In his latest comments supporting the popular vote, Trump said it would only require him to campaign in four states. “I’d go to four states and relax,” he said at the rally.

If the president meant to say a presidential candidate could win the White House in a campaign fought under the popular vote by only campaigning in four states, then he is wrong for one simple reason: the math.

Of the 137 million votes in 2016 only 37 million came from California, Florida, New York and Texas — the four biggest states. That means 100 million voters live in either the 46 other states or the District of Columbia.

To put it another way, the current winner-take-all method of awarding electors makes most Americans irrelevant in presidential elections. Only the voters of the 12 or so hotly contested battleground states, where candidates spend most of their time and money, have a voice.

We happen to think what Trump meant was that a popular vote would allow him to campaign in California and New York.

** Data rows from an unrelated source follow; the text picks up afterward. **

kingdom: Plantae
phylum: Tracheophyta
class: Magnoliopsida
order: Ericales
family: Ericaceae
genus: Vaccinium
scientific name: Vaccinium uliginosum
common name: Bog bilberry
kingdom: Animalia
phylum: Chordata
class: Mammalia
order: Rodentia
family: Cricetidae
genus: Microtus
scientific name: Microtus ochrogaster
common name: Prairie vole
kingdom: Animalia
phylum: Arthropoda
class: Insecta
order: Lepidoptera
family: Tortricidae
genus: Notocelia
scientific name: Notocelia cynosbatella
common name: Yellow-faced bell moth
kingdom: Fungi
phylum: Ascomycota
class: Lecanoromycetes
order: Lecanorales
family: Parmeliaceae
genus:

This is certainly consistent with what Trump has previously said.

This would be a game-changer since millions of Republican voters in both of those states have no reason to vote in presidential elections under the current method of awarding electors.

Trump’s appeal to working-class voters in Michigan, Ohio and Wisconsin would have resonated in upstate New York, but Trump never took his message there because the necessities of winner-take-all required him to campaign only in the battleground states.

Not competing in these states has major consequences down-ballot, not just for the GOP but also for conservatives more broadly. This explains why New York’s Conservative Party, a third party that contests state elections, pushed the National Popular Vote Interstate Compact through the state Senate over the opposition of Democrats.

Under the compact, every voter in every state becomes relevant. It means instead of electing a president of the Battleground States of America, we finally elect a president of the United States.

Saul Anuzis is a former chairman of the Michigan Republican Party. Michael Steele is a former chairman of the Republican National Committee.